PROBLEM DETAILS:
Rewrite every line of the listing below, replacing each occurrence of "collectors" with "collected by" and leaving everything else unchanged.
==== TASK MATERIAL ====
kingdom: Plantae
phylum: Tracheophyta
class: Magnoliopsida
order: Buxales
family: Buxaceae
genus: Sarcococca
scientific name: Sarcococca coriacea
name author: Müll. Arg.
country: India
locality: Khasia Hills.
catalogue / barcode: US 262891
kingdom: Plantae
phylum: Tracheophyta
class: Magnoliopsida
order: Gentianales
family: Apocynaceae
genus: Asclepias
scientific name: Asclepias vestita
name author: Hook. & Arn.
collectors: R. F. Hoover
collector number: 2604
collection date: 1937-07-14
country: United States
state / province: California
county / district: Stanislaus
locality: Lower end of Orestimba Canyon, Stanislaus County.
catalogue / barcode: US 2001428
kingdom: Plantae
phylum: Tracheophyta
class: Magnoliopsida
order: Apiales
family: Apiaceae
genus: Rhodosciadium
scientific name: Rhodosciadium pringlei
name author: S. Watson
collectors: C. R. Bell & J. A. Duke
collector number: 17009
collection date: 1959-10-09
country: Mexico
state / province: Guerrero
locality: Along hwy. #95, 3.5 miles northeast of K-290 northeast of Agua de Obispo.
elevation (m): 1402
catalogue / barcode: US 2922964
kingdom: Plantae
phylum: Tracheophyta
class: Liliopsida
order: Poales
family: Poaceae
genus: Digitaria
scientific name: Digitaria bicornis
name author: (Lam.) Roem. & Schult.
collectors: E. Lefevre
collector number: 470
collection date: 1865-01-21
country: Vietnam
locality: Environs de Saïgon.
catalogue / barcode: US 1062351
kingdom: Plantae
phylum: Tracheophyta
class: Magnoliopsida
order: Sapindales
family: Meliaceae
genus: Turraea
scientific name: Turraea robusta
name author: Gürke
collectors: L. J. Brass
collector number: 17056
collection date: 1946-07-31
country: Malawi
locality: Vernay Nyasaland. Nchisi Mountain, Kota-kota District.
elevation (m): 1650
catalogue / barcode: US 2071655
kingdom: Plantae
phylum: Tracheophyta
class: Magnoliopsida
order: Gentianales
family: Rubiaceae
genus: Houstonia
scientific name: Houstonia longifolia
====
IN RESPONSE:
kingdom: Plantae
phylum: Tracheophyta
class: Magnoliopsida
order: Buxales
family: Buxaceae
genus: Sarcococca
scientific name: Sarcococca coriacea
name author: Müll. Arg.
country: India
locality: Khasia Hills.
catalogue / barcode: US 262891
kingdom: Plantae
phylum: Tracheophyta
class: Magnoliopsida
order: Gentianales
family: Apocynaceae
genus: Asclepias
scientific name: Asclepias vestita
name author: Hook. & Arn.
collected by: R. F. Hoover
collector number: 2604
collection date: 1937-07-14
country: United States
state / province: California
county / district: Stanislaus
locality: Lower end of Orestimba Canyon, Stanislaus County.
catalogue / barcode: US 2001428
kingdom: Plantae
phylum: Tracheophyta
class: Magnoliopsida
order: Apiales
family: Apiaceae
genus: Rhodosciadium
scientific name: Rhodosciadium pringlei
name author: S. Watson
collected by: C. R. Bell & J. A. Duke
collector number: 17009
collection date: 1959-10-09
country: Mexico
state / province: Guerrero
locality: Along hwy. #95, 3.5 miles northeast of K-290 northeast of Agua de Obispo.
elevation (m): 1402
catalogue / barcode: US 2922964
kingdom: Plantae
phylum: Tracheophyta
class: Liliopsida
order: Poales
family: Poaceae
genus: Digitaria
scientific name: Digitaria bicornis
name author: (Lam.) Roem. & Schult.
collected by: E. Lefevre
collector number: 470
collection date: 1865-01-21
country: Vietnam
locality: Environs de Saïgon.
catalogue / barcode: US 1062351
kingdom: Plantae
phylum: Tracheophyta
class: Magnoliopsida
order: Sapindales
family: Meliaceae
genus: Turraea
scientific name: Turraea robusta
name author: Gürke
collected by: L. J. Brass
collector number: 17056
collection date: 1946-07-31
country: Malawi
locality: Vernay Nyasaland. Nchisi Mountain, Kota-kota District.
elevation (m): 1650
catalogue / barcode: US 2071655
kingdom: Plantae
phylum: Tracheophyta
class: Magnoliopsida
order: Gentianales
family: Rubiaceae
genus: Houstonia
scientific name: Houstonia longifolia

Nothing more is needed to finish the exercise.